Wallis Wang and Stacy Shi
Staff, volunteers and other parties working at child-related institutions should be given a clear code of conduct that identifies what constitutes appropriate and inappropriate behavior and requires them to acknowledge it with their signatures, Plan International Hong Kong said yesterday.
The call came as a 13-year-old boy was allegedly slapped by a teacher at a madrassa this month, requiring him to undergo a six-hour surgery for a detached and torn retina.
It was part of a child safeguarding policy framework announced by the local chapter of Plan International – one of the world’s leading development organizations specifically focusing on children based in the UK.
All such institutions should give clear guidelines to staff, parents and children to support them in reporting suspicions of child abuse, it said, adding that “all incidents, allegations and complaints should be clearly recorded and stored.”
Institutions should also establish a clear time limit on case handling and set guidelines to ensure children are well protected during an investigation.
”[Institutions should] establish a whistleblowing policy where employees should be able to report abuse or suspicions of abuse without fear of retribution and discrimination,” it said.

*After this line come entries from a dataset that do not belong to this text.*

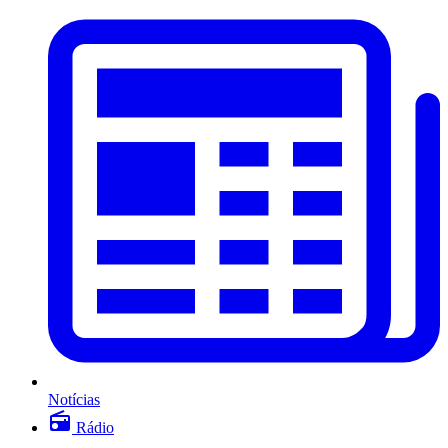
Notícias
Rádio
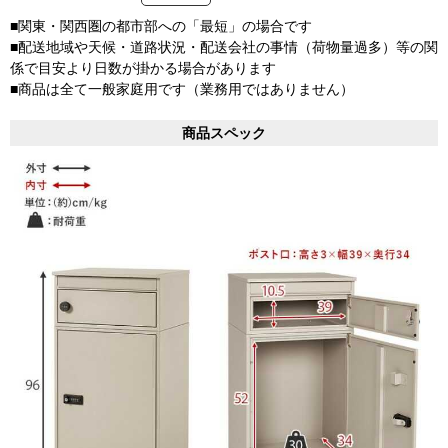
■関東・関西圏の都市部への「最短」の場合です
■配送地域や天候・道路状況・配送会社の事情（荷物量過多）等の関
係で目安より日数が掛かる場合があります
■商品は全て一般家庭用です（業務用ではありません）
商品スペック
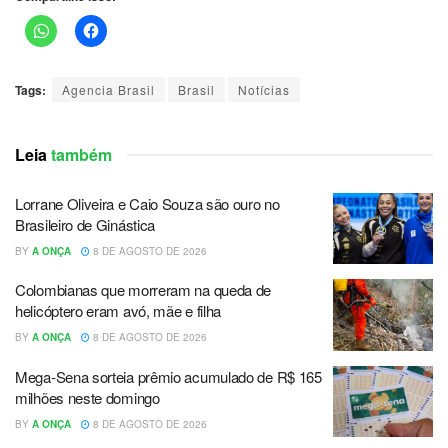
Tags:
Agencia Brasil
Brasil
Notícias
Leia
também
Lorrane Oliveira e Caio Souza são ouro no
Brasileiro de Ginástica
BY
A ONÇA
8 DE AGOSTO DE 2026
Colombianas que morreram na queda de
helicóptero eram avó, mãe e filha
BY
A ONÇA
8 DE AGOSTO DE 2026
Mega-Sena sorteia prêmio acumulado de R$ 165
milhões neste domingo
BY
A ONÇA
8 DE AGOSTO DE 2026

They should also minimize potential daily risks to children and protect their privacy by seeking consent before distributing personal information or photos.
Potential staff should be screened for possible sexual convictions and over their attitude and abilities in child protection. Staff and volunteers should also get regular training and support on child safety.
The chapter said the assault on the 13-year-old was “heartbreaking.”
It said “the parents of another student in the same class have contacted the victim’s family asking them not to inform the police for fear that the incident will tarnish the reputation of their culture and religion even though the student was slapped by the teacher before.
”This reflects the urgency to enhance the public’s, especially children’s and parents’ awareness of children’s rights and child safeguarding policy. The public should not keep scandals hidden. On the contrary, it is time to create an open and child-friendly culture that places children’s well-being as a priority.”
The boy was allegedly struck on August 5 after failing to recite a verse from the Koran by Khan Shahzad, 35, who was arrested last Friday and charged in a Eastern magistrate’s court on Monday. He was granted bail until the next hearing on September 25.
On August 5, the day of the incident, he was a volunteer at Madrassa Taleemul Furqan Islamic Union in Quarry Bay.